EXERCISE: The answer must be every entry below, word for word, with the pictures left out.
• • •
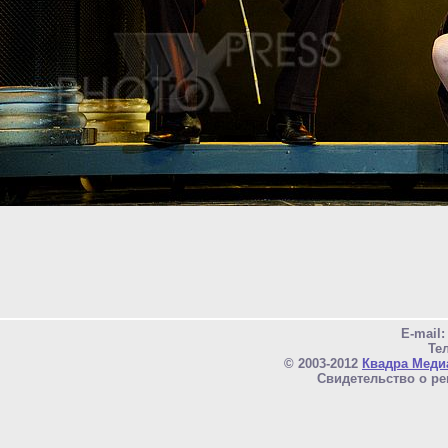
E-mail
Тел
© 2003-2012
Квадра Меди
Свидетельство о ре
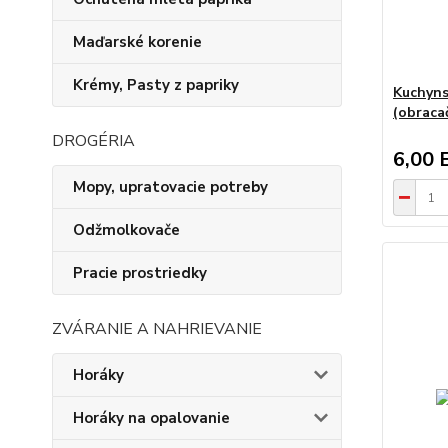
Maďarské korenie
Krémy, Pasty z papriky
Kuchyns
(obraca
DROGÉRIA
6,00 
Mopy, upratovacie potreby
Odžmolkovače
Pracie prostriedky
ZVÁRANIE A NAHRIEVANIE
Horáky
Horáky na opalovanie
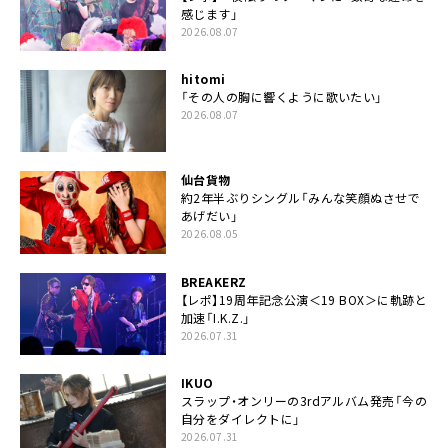
感じます」
2026.08.07
hitomi
「その人の胸に響くように歌いたい」
2026.08.07
仙台貨物
約2年半ぶりシングル「みんな笑顔ぬさせで
あげだい」
2026.08.05
BREAKERZ
【レポ】19周年記念公演＜19 BOX＞に軌跡と
加速「I.K.Z.」
2026.07.31
IKUO
スラップ・オンリーの3rdアルバム発売「今の
自分をダイレクトに」
2026.07.31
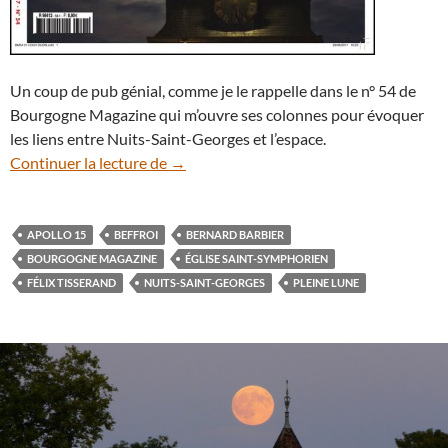
Un coup de pub génial, comme je le rappelle dans le n° 54 de
Bourgogne Magazine qui m’ouvre ses colonnes pour évoquer
les liens entre Nuits-Saint-Georges et l’espace.
Nuits-Saint-Georges, le regard tourné vers
Continuer la lecture de
→
APOLLO 15
BEFFROI
BERNARD BARBIER
BOURGOGNE MAGAZINE
ÉGLISE SAINT-SYMPHORIEN
FÉLIX TISSERAND
NUITS-SAINT-GEORGES
PLEINE LUNE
• • •
COMPLETED TASK:
E-mail
Тел
© 2003-2012
Квадра Меди
Свидетельство о ре
Maďarské korenie
Krémy, Pasty z papriky
Kuchyns
(obraca
DROGÉRIA
6,00 
Mopy, upratovacie potreby
Odžmolkovače
Pracie prostriedky
ZVÁRANIE A NAHRIEVANIE
Horáky
Horáky na opalovanie
感じます」
2026.08.07
hitomi
「その人の胸に響くように歌いたい」
2026.08.07
仙台貨物
約2年半ぶりシングル「みんな笑顔ぬさせで
あげだい」
2026.08.05
BREAKERZ
【レポ】19周年記念公演＜19 BOX＞に軌跡と
加速「I.K.Z.」
2026.07.31
IKUO
スラップ・オンリーの3rdアルバム発売「今の
自分をダイレクトに」
2026.07.31
Un coup de pub génial, comme je le rappelle dans le n° 54 de
Bourgogne Magazine qui m’ouvre ses colonnes pour évoquer
les liens entre Nuits-Saint-Georges et l’espace.
Nuits-Saint-Georges, le regard tourné vers
Continuer la lecture de
→
APOLLO 15
BEFFROI
BERNARD BARBIER
BOURGOGNE MAGAZINE
ÉGLISE SAINT-SYMPHORIEN
FÉLIX TISSERAND
NUITS-SAINT-GEORGES
PLEINE LUNE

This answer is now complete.